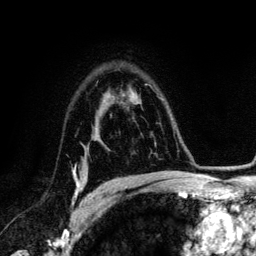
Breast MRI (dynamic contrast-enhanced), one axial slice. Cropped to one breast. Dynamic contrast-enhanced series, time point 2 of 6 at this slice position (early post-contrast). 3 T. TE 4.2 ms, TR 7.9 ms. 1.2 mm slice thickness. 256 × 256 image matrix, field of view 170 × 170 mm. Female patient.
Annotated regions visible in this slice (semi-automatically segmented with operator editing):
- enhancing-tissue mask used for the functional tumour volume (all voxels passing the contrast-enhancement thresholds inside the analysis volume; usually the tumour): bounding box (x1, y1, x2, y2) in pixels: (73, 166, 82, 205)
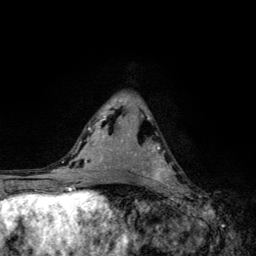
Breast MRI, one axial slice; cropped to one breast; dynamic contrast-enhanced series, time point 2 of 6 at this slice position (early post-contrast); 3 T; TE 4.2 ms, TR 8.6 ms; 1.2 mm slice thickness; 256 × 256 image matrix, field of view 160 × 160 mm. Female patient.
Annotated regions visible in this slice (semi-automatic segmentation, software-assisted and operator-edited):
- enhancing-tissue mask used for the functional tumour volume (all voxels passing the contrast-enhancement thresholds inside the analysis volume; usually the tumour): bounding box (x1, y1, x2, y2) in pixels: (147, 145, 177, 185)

==

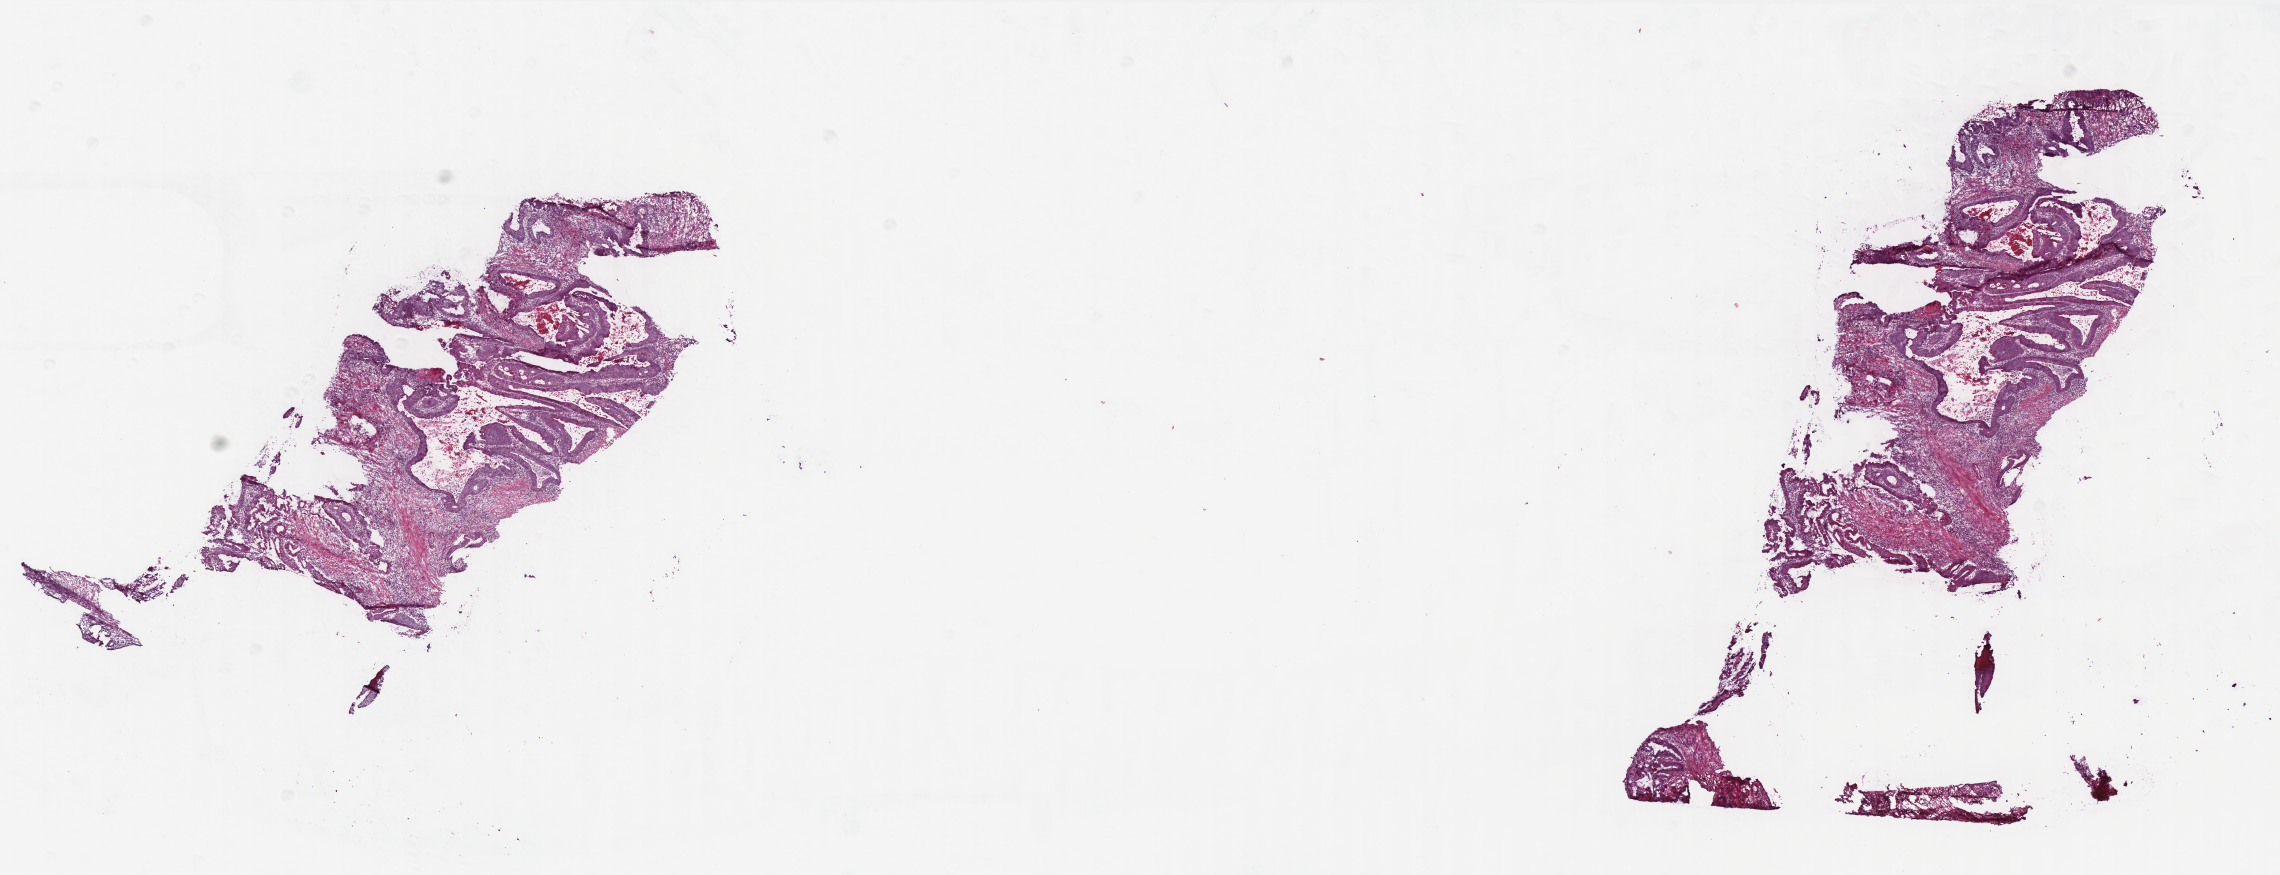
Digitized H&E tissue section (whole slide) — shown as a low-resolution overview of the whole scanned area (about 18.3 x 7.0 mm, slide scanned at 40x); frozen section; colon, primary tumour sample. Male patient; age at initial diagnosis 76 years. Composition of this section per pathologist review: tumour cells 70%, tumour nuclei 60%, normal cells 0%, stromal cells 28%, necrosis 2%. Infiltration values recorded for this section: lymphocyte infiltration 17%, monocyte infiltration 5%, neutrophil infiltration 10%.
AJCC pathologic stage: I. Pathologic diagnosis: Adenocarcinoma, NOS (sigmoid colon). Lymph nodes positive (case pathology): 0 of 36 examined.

#### [Task prompt]
What lines above contain the word "diagnosis"? Return each such line.

#### [Response box]
Digitized H&E tissue section (whole slide) — shown as a low-resolution overview of the whole scanned area (about 18.3 x 7.0 mm, slide scanned at 40x); frozen section; colon, primary tumour sample. Male patient; age at initial diagnosis 76 years. Composition of this section per pathologist review: tumour cells 70%, tumour nuclei 60%, normal cells 0%, stromal cells 28%, necrosis 2%. Infiltration values recorded for this section: lymphocyte infiltration 17%, monocyte infiltration 5%, neutrophil infiltration 10%.
AJCC pathologic stage: I. Pathologic diagnosis: Adenocarcinoma, NOS (sigmoid colon). Lymph nodes positive (case pathology): 0 of 36 examined.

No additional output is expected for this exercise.